My parents are back from their vacation (and it turns out they don't have a trip planned for the immediate future, a real sign of economic trouble, although since they buy trips ahead of time this is a lagging indicator) and this meant my mother was back to teaching her class Wednesday. It also means I was able to get back to my Wednesday yoga class, where my absence had gone noticed. (I'm one of the rare males in the class, and the progression over the past year from really doughy guy to person who's actually slim and flexible enough to do many moves has stood out. Also people seem to remember me better than I think they need to.) It also meant that I get to hear what the students actually thought about my filling in.

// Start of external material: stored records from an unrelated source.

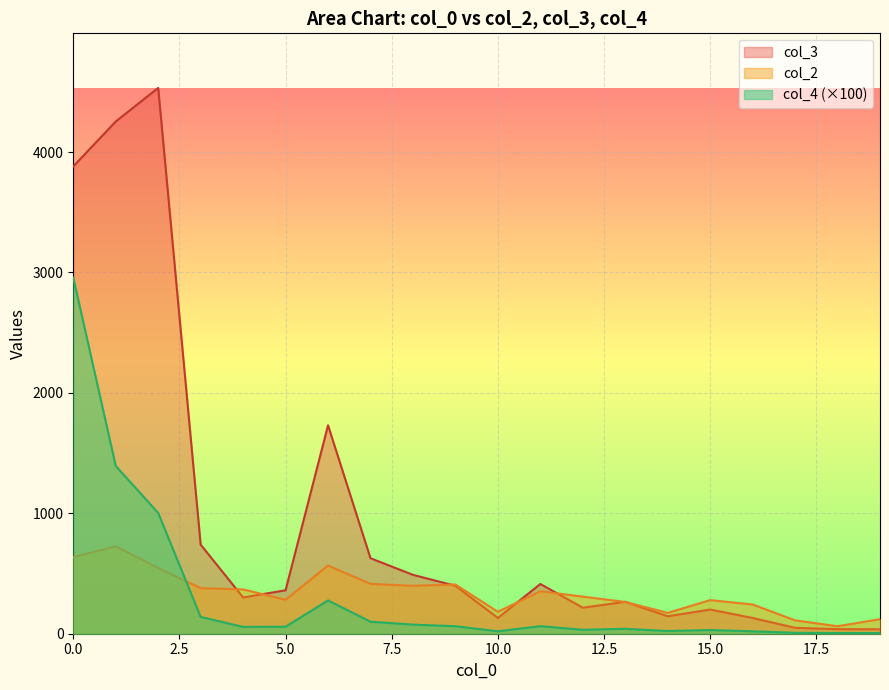

How many distinct data groups are displayed?

3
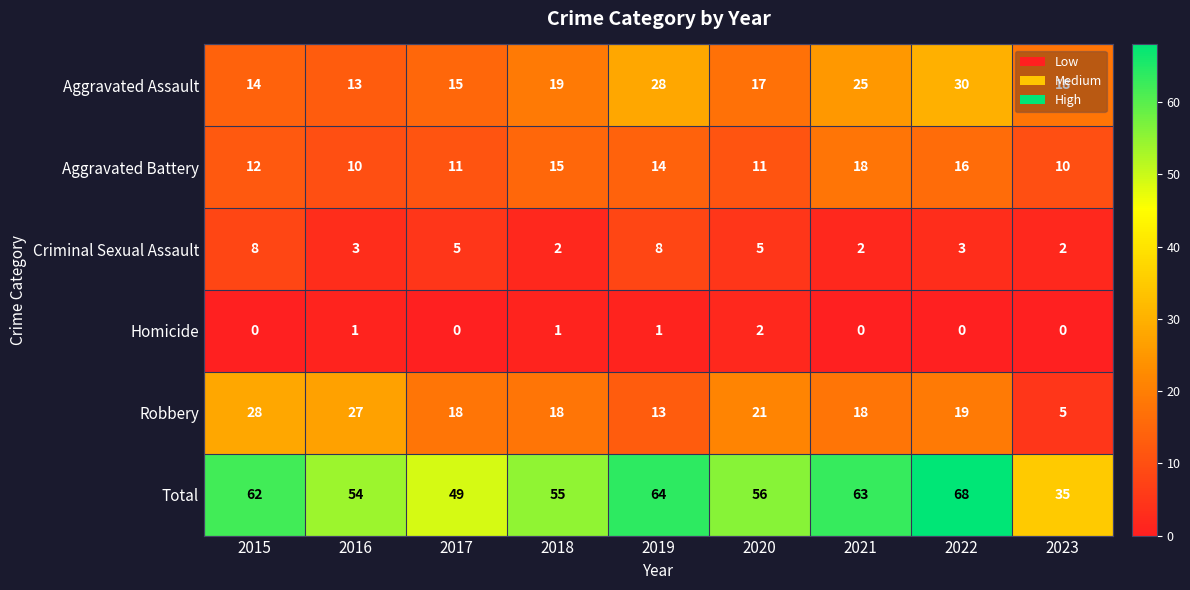

Which series has the widest spread of values?

Total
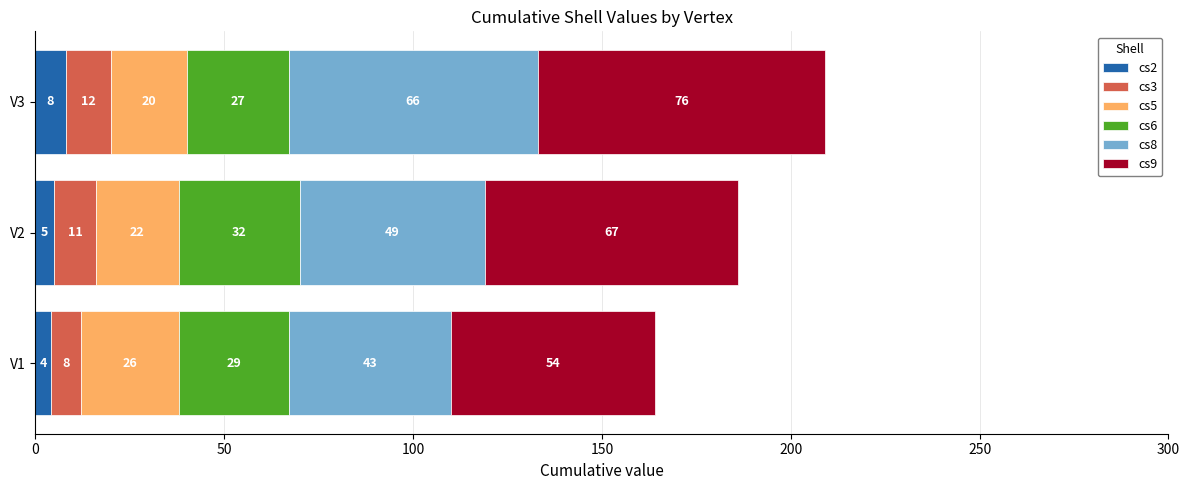

Which category has the lowest value in the cs2 series?

V1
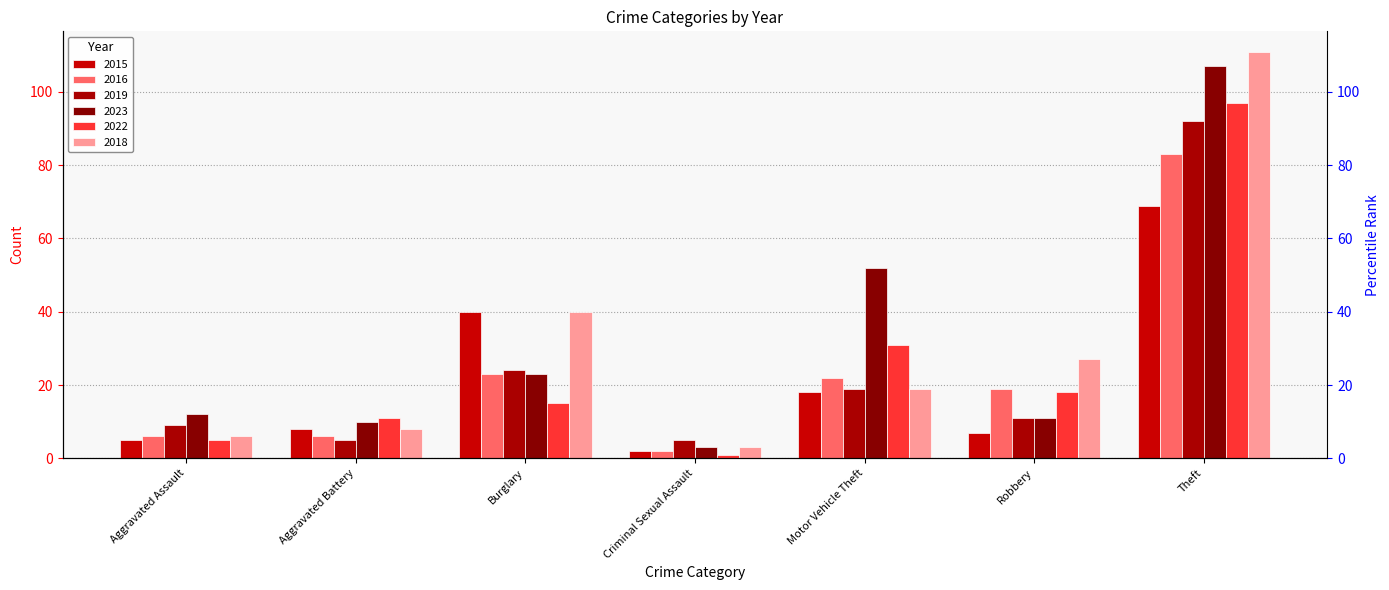

What are all the series names shown in the legend?

2015, 2016, 2019, 2023, 2022, 2018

The comment that my mother thought most prominent: I gave them math. Well, yeah; the subjects to be covered were the z-test and the t-test. These are statistical methods used to determine whether one sample's mean score (on pretty much anything) is sufficiently different from the population's mean score that it's unlikely this difference can be explained by chance. It's inherently mathematical, although the only work they have to do is subtract the sample mean from the population mean, and divide that difference by the appropriate standard deviation, and then check whether that score is larger than the critical value for the confidence level they've chosen. The confidence level is how big a risk you want to take of getting this call wrong, of saying a difference is meaningful when it's actually just a random fluctuation to one side or another of whatever you're measuring.
I did, though, show how to calculate the standard deviation, and that is actually a frightening-looking formula until you understand why it has to be that. Since they aren't a mathematics class, I emphasized before and after that they didn't need to know this, they have calculators and Excel to know this, and I was showing it just because a student asked how you found the standard deviation. And the students wanted to reopen a question I'd put forth, about whether a coin which, tossed, comes up heads 70 percent of the time is probably unfair. I'd shown that for a small number of flips --- around ten --- that's just not exceptional enough; but around a hundred flips, 70 heads is probably a rigged coin; and 700 heads out of 1000 is so improbable as to be a huge warning.
So my mother ended up getting the dozen students there to take out coins and flip them fifty times, each, getting the total number of heads. Several more students wandered in after the example started, but they refused to participate in coin-flipping for some reason. They found a range of from 20 to 33 heads, total, and found that at the 0.05 confidence level only one coin came up heads a suspiciously large (or low) number of times. Of course, at the 0.05 confidence level --- one chance in 20 of declaring as significant a meaningless fluctuation --- having one person in twelve come up with too many heads is actually a fairly likely outcome. So this was able to put into practice a lot of the inference-testing methods they've been learning a little crankily for weeks now. I'm glad I didn't go with the other standard statistics problem of tossed dice, since what are the odds twelve students would have some kind of die each?
Trivia: The Roman Emperor Commodius tried to rename the eleventh month of the year `Romanus', after one of his many names. Source: Mapping Time: The Calendar and its History, EG Richards.
Currently Reading: The Crisis Of The Old Order, Arthur M Schlesinger, Jr.